Malattie del cuore: è più pericolosa l’infiammazione del colesterolo
Ricercatori statunitensi di New York, Boston e Cleveland hanno analizzato l’efficacia della riduzione del colesterolo cattivo (LDL, quello per cui oggi si danno le statine) mentre l’infiammazione dell’organismo restava elevata.
Nella revisione dei lavori effettuata dal gruppo di ricerca e pubblicata su Lancet nel marzo 2023 erano coinvolte più di 30.000 persone, in cura con statine, delle quali sono stati studiati i livelli di infiammazione.
L’infiammazione è stata studiata in modo a-specifico, basandosi sulla Proteina C reattiva (CRP) ma misurandola secono un criterio di continuità. Non quindi “sei infiammato o non sei infiammato” ma leggendone i valori di fondo come potenzialmente interferenti sulla salute cardiovascolare.
Ricordo che in un mio articolo del 2005 “È l’infiammazione e non il colesterolo il vero obiettivo delle statine” segnalavo già questo aspetto.
Le statine possono avere una funzione antinfiammatoria, ma bisogna dar loro una mano attraverso l’alimentazione, oppure, agire prima contro l’infiammazione e poi decidere se le statine servano ancora o meno (come spesso facciamo per le persone che seguono i nostri percorsi terapeutici.
Dalla ricerca pubblicata su Lancet emerge che la persistenza dell’infiammazione era associata con alta significatività agli accidenti cardiovascolari, alla mortalità cardiaca e alla mortalità da tutte le cause, mentre la relazione coi livelli di colesterolo LDL aveva scarso significato clinico.
Si tratta di una riscoperta di fortissimo impatto perché ripropone quanto già da tempo segnalato in letteratura. Non serve ostinarsi ad abbassare il colesterolo cattivo in modo eccessivo.
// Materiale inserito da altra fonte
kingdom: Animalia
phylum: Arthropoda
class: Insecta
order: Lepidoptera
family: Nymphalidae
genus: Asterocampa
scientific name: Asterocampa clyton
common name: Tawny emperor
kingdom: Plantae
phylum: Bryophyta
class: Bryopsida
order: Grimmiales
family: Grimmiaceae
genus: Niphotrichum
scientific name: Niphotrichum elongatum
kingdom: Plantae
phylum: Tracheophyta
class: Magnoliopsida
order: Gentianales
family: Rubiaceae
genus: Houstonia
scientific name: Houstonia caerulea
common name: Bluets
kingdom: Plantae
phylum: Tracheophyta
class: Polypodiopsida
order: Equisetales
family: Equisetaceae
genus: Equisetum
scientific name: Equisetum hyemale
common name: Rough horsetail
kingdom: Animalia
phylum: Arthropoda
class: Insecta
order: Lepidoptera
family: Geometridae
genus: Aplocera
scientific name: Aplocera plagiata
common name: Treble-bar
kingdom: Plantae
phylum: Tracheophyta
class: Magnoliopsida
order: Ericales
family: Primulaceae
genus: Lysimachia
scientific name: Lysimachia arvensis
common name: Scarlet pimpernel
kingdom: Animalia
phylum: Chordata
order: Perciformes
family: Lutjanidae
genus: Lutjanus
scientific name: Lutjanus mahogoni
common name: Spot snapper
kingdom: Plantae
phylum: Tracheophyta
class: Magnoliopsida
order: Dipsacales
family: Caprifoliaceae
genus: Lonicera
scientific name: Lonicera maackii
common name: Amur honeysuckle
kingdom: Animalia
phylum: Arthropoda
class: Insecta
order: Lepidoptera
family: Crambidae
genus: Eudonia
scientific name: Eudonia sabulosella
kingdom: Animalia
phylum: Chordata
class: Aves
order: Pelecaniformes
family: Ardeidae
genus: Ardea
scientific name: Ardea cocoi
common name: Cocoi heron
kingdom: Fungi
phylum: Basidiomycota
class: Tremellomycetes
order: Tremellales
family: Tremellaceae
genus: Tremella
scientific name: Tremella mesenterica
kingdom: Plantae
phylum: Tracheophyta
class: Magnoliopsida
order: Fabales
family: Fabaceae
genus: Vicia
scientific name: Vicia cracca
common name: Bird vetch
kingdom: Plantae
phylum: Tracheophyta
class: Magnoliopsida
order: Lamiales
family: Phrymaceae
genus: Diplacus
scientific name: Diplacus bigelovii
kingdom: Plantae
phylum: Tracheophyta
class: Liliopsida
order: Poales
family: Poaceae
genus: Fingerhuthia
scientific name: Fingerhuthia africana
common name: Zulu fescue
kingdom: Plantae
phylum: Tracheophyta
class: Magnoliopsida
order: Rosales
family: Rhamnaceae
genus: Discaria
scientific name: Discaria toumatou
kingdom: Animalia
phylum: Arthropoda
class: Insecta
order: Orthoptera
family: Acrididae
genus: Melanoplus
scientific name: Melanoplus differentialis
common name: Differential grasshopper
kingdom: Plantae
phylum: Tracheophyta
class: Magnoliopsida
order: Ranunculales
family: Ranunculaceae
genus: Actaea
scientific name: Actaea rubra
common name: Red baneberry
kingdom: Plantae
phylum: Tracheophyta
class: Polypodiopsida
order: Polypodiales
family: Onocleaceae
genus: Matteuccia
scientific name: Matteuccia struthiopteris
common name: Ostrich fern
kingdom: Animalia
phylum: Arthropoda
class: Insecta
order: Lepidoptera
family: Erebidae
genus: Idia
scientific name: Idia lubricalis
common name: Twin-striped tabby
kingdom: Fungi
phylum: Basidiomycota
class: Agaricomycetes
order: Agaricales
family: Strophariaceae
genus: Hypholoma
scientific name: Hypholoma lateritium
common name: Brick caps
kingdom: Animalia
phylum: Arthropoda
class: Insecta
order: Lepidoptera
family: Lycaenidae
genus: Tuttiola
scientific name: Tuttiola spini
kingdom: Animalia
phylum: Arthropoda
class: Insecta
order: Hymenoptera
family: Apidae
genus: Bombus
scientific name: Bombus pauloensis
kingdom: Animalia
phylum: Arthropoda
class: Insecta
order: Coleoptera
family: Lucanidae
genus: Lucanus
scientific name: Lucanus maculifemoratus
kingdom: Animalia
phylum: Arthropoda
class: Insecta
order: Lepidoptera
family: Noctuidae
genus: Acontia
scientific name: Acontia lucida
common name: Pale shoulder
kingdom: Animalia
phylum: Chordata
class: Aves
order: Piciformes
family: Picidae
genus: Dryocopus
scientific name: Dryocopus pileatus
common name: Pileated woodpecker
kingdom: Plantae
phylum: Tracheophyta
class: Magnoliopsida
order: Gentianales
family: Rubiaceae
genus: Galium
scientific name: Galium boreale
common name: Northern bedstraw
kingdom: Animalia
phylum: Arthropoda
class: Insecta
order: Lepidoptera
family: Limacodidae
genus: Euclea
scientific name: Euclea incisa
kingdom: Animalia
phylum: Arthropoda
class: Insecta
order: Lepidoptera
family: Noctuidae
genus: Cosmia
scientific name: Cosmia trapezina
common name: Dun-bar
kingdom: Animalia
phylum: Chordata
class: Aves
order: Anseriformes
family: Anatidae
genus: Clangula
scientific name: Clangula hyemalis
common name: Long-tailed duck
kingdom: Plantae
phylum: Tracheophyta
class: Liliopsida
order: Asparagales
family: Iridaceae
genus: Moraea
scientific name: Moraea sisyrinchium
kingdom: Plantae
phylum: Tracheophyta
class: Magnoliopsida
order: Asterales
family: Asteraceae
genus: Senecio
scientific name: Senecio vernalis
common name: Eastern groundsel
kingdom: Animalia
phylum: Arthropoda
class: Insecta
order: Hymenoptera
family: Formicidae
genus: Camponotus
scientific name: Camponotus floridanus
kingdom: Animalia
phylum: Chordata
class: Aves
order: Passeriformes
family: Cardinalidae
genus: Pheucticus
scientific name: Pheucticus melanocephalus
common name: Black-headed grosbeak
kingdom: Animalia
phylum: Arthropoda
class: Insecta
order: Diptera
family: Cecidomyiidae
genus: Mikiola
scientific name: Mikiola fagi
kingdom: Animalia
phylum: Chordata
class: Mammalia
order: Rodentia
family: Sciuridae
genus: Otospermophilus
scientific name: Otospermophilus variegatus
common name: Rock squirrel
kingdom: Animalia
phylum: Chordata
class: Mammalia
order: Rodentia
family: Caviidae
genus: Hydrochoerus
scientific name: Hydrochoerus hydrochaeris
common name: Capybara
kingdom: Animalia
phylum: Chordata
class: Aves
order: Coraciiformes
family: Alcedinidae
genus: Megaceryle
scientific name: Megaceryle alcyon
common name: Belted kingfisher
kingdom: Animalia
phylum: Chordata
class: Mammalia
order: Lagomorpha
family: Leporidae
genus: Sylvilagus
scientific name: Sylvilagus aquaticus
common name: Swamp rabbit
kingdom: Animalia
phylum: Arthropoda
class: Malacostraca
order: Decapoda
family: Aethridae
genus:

O almeno, serve se si lavora efficacemente anche con la riduzione dell’infiammazione.
È anche necessario ricordare che l’innalzamento dei livelli di colesterolo, nella maggior parte dei casi non dipende dalla assunzione di grassi o di colesterolo perché a parte il caso della ipercolesterolemia familiare l’innalzamento dei livelli è molto più correlato agli zuccheri o all’eccesso di carboidrati alimentari, come spiegato nell’articolo “Colesterolo, zuccheri e statine: riflessioni per l’uso”.
In particolare, già nel 2014 un lavoro sviluppato da ricercatori britannici (Università di Warwick) e svedesi (Università di Linköping), pubblicato su Nutrition & Diabetes, aveva evidenziato che la glicazione (fenomeno dovuto appunto a un eccesso individuale di glucosio, fruttosio o alcol) contribuisce a trasformare il colesterolo buono (HDL) in colesterolo cattivo (LDL) determinando cioè un aumento del rischio cardiovascolare.
Questo può spiegare perché l’aumento del Metilgliossale (che si misura con il Glyco Test o con il test PerMè) è indice di quella variabilità glicemica correlata con l’aumento di mortalità da tutte le cause, e quella cardiovascolare è sicuramente la più rappresentata.
Quindi, anche l’uso del farmaco deve essere accompagnato dalla modifica personalizzata degli stili di vita e della alimentazione perché il risultato farmacologico sia reale e non venga disperso.
Per questo, nel centro SMA in cui lavoro, quando affrontiamo il sovrappeso, la ipercolesterolemia e la sindrome metabolica attraverso specifici percorsi terapeutici, dedichiamo sempre una attenzione personalizzata al quadro infiammatorio dovuto agli alimenti e alla misura del BAFF, del Metilgliossale e della Albumina glicata (attraverso i test di GEK Lab) perché la risposta clinica sia anche quella della perdita di massa grassa inutile, se necessaria, ma soprattutto quello del controllo dell’infiammazione, della riattivazione del metabolismo e della riconquista del benessere personale.